One last push for Boro as Aitor Karanka’s men aim to end a six-year spell without Premier League soccer.
Automatic promotion to the Premier League slipped out of Middlesbrough’s grasp in the dying embers of the Championship season as they had to settle for fourth place.
There is, however, still plenty of hope for the fans and if Boro can reproduce the same performances against the other playoff candidates from earlier in the campaign, Karanka’s players will be in the top-flight next season.
Against Brentford and Norwich, Boro won 4-0 at home and 1-0 away, however, both away trips proved a nervy 90 minutes and the defence put everything on the line to try and preserve a clean sheet. A 4-1 home win against Ipswich in March made up for the lacklustre winter display at Portman Road, where Mick McCarthy’s men beat Boro 2-0 to go top.
On aggregate against their fellow Wembley-bound hopefuls they won 5-0 twice and 4-3. A well-drilled Boro side will be the one team that East Anglican sides will look to avoid in the final.
Karanka has brought optimism and hope to the fans and there hasn’t been this sort of feel around the Riverside since the Steve McClaren era. Under his guidance the club achieved their highest ever Premier League position, won their first trophy in their 128-year existence and competed in Europe.
Coming so close to automatic promotion, plus securing Boro’s highest finish since they entered the league in 2009 has enhanced Karanka’s reputation both within the club and worldwide.
Since that sunny day at Upton Park back in 2009, when relegation from the top tier was confirmed, there have been hardly any ups or downs for Boro, just mediocre performances matched with a massive drop in matchday attendances.
A couple of seasons ago Tony Mowbray’s men were top of the league at Christmas and were favourites to go up. This was followed by a four-month period where just three wins saw them plummet to a bottom half finish.
This season has been as entertaining as the last five combined for the Boro faithful. An away trip to Anfield, where the spirited Championship side only lost on penalties, was the start of the fans belief and optimism. Then came another Premier League away day in the FA Cup third round as Boro went on to beat champions Manchester City in their own back yard.

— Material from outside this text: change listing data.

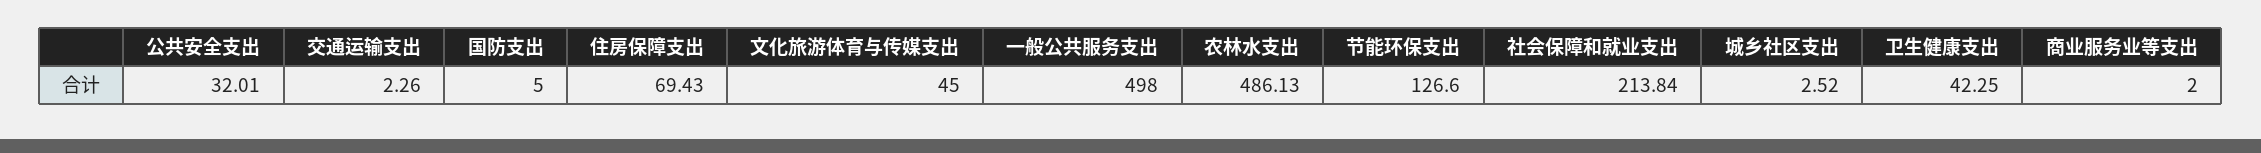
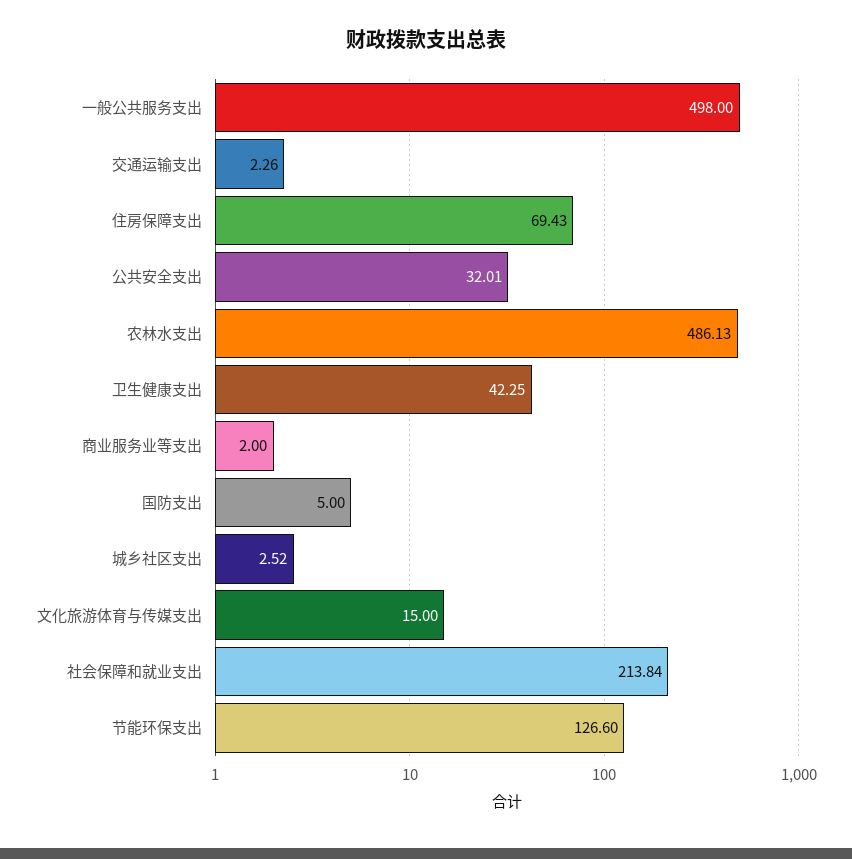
文化旅游体育与传媒支出: 45 -> 15

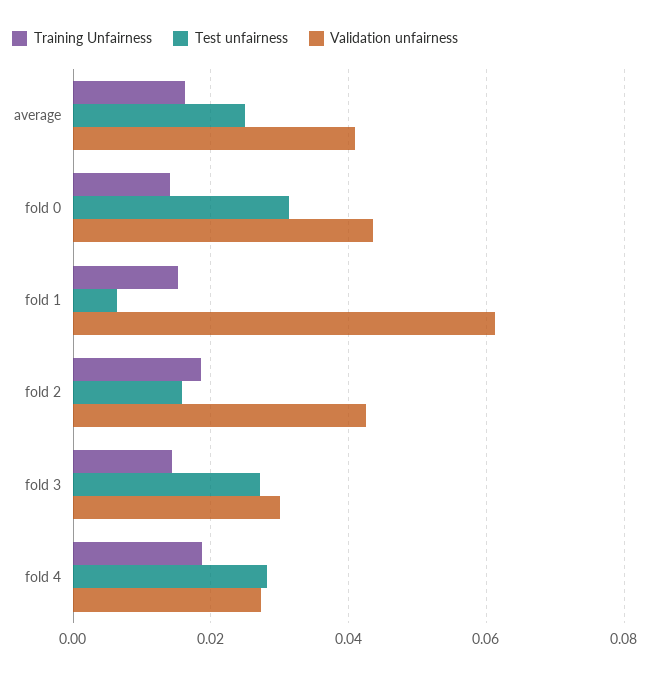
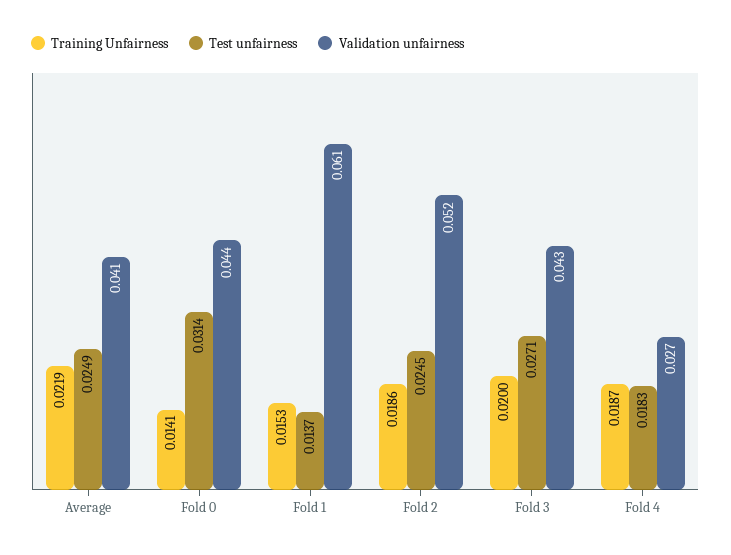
Training Unfairness, average: 0.016 -> 0.0219
Test unfairness, fold 1: 0.006 -> 0.0137
Test unfairness, fold 2: 0.016 -> 0.0245
Validation unfairness, fold 2: 0.042 -> 0.052
Training Unfairness, fold 3: 0.014 -> 0.02
Validation unfairness, fold 3: 0.03 -> 0.043
Test unfairness, fold 4: 0.028 -> 0.0183

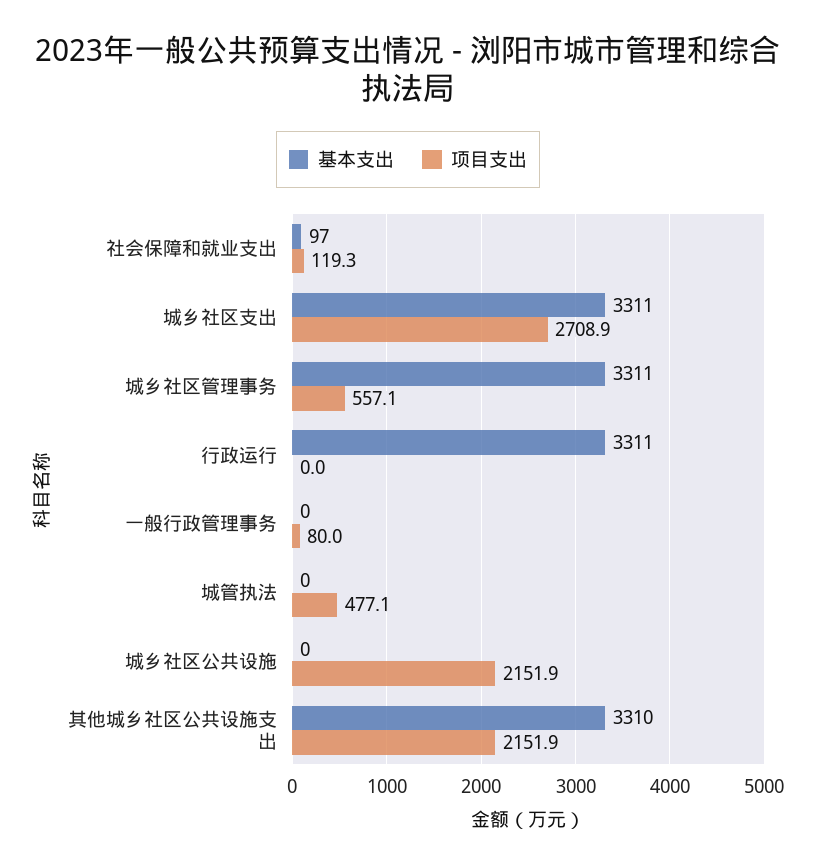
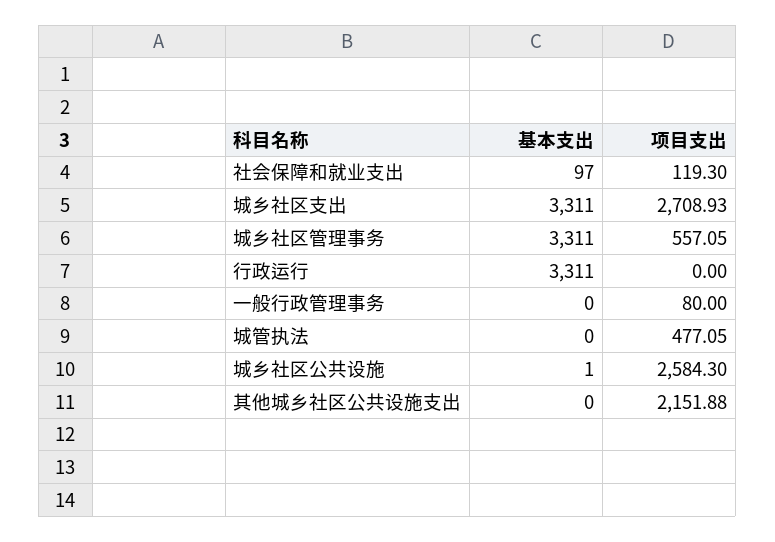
基本支出, 城乡社区公共设施: 0 -> 1
项目支出, 城乡社区公共设施: 2151.9 -> 2584.3
基本支出, 其他城乡社区公共设施支出: 3310 -> 0

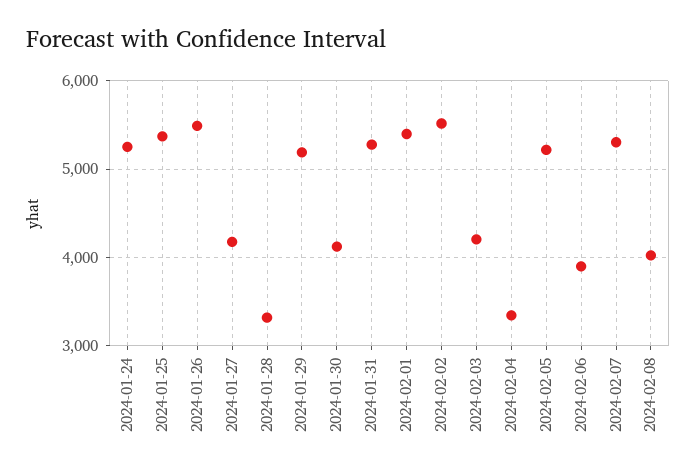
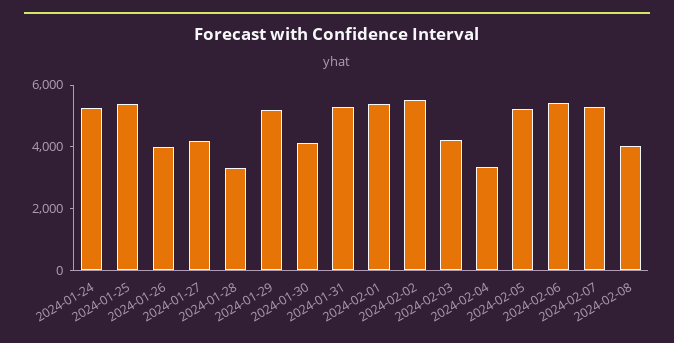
2024-01-26: 5500 -> 4000
2024-02-06: 3900 -> 5500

Boro found themselves on a winning streak in the league and flirting with first place at the start of the year, then came the defeats on the road to Arsenal, Leeds United, Nottingham Forest, Bournemouth and Watford.

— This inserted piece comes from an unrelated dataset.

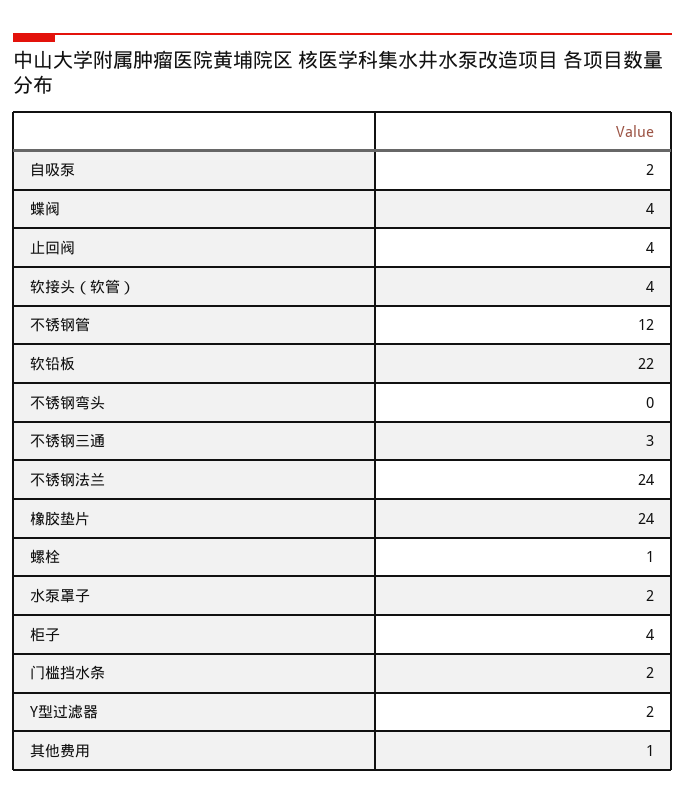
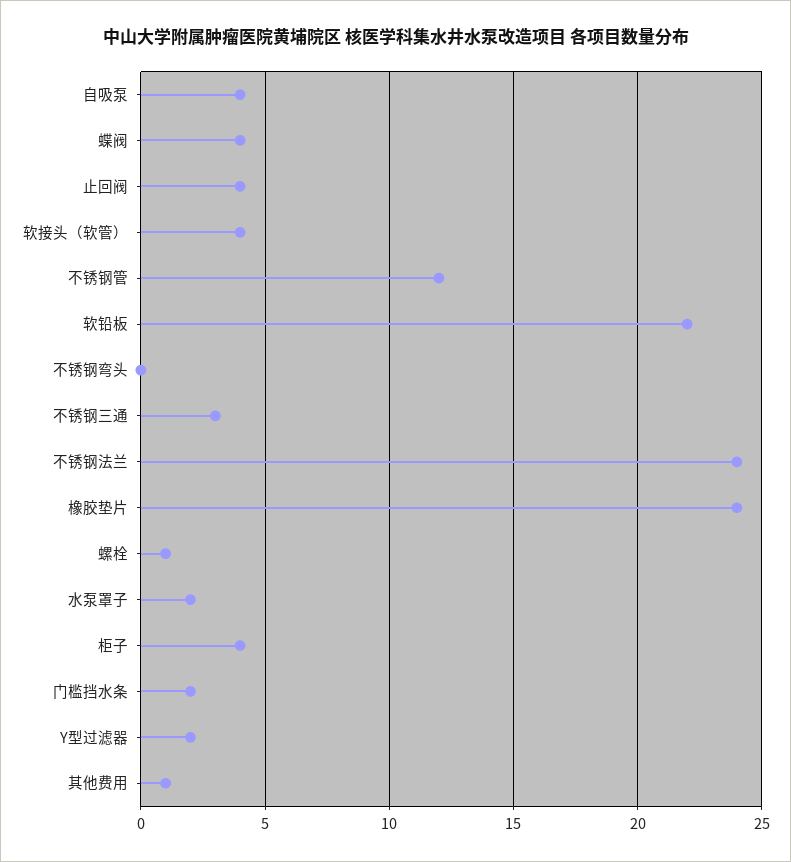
自吸泵: 2 -> 4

Karanka’s men had promotion in their own hands with only a few games to spare, but looking back the 12 points dropped to Leeds and Sheffield Wednesday, plus the two draws versus Blackburn proved costly as Boro entered the final week with nothing to play for, having already secured their extension to the Championship season.
Karanka has always admitted a playoff position was the objective in August and now it is time to see what the manager and players are made of, starting with a tricky away trip to Griffin Park.
The manager has stressed how important these games are and that Boro have to “live for the moment” to avoid replicating what struggling Brighton and relegated Wigan did after their stint in the playoffs last season.
The next few weeks building up to the Wembley final at the end of May will be a nail-biting, rollercoaster ride for all Boro fans, even more so than the fatal blow at Craven Cottage, where Ross McCormack’s injury time winner ended automatic promotion chances after a highly eventful occasion.
Middlesbrough had the biggest home attendance (vs Brighton) and largest away following (vs Blackburn) of the Championship this season and it is because of this type of support that Boro fans deserve a day in the capital.
The perfect scenario would be to replace Sunderland or Newcastle United in the top tier come August after a successful Wembley outing, but from experiences down the years Boro fans are all too well aware that the club never do things the easy way.